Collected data
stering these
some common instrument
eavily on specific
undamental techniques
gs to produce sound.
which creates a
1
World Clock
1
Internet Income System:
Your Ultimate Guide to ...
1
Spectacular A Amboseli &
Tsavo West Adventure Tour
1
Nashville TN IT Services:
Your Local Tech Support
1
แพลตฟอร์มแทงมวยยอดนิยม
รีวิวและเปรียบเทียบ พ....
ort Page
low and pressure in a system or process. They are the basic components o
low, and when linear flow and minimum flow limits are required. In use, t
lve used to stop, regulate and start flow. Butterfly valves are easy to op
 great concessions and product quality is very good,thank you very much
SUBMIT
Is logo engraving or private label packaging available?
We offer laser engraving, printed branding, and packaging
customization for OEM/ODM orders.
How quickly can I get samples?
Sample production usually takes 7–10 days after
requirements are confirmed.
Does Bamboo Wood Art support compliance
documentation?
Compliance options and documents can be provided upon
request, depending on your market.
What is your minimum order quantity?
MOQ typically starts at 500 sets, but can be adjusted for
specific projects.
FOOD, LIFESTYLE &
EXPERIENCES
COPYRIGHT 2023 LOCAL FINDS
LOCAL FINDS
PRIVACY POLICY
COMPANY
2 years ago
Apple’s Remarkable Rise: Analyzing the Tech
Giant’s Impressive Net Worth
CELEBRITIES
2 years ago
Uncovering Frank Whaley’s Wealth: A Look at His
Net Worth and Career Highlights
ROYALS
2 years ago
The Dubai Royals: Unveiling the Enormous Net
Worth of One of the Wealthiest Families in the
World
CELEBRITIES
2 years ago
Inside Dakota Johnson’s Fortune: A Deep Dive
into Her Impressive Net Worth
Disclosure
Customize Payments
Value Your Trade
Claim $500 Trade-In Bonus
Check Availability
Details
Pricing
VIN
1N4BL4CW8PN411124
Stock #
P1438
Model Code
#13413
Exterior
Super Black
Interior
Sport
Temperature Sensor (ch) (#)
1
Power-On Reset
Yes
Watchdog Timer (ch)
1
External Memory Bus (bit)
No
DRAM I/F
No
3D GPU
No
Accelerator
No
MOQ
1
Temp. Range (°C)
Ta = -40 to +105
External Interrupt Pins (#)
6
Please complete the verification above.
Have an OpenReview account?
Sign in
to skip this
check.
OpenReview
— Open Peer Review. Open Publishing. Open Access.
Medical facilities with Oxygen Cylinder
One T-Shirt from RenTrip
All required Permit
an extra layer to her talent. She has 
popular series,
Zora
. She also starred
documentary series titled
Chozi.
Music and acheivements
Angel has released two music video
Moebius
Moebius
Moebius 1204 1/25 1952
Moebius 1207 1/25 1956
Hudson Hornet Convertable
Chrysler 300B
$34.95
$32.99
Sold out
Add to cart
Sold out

Directive: Once you reach the line that contains "Angel has released two music video", print it and every line after it exactly as written, stopping at the last line of the records and adding nothing.

Solved problem:
Angel has released two music video
Moebius
Moebius
Moebius 1204 1/25 1952
Moebius 1207 1/25 1956
Hudson Hornet Convertable
Chrysler 300B
$34.95
$32.99
Sold out
Add to cart
Sold out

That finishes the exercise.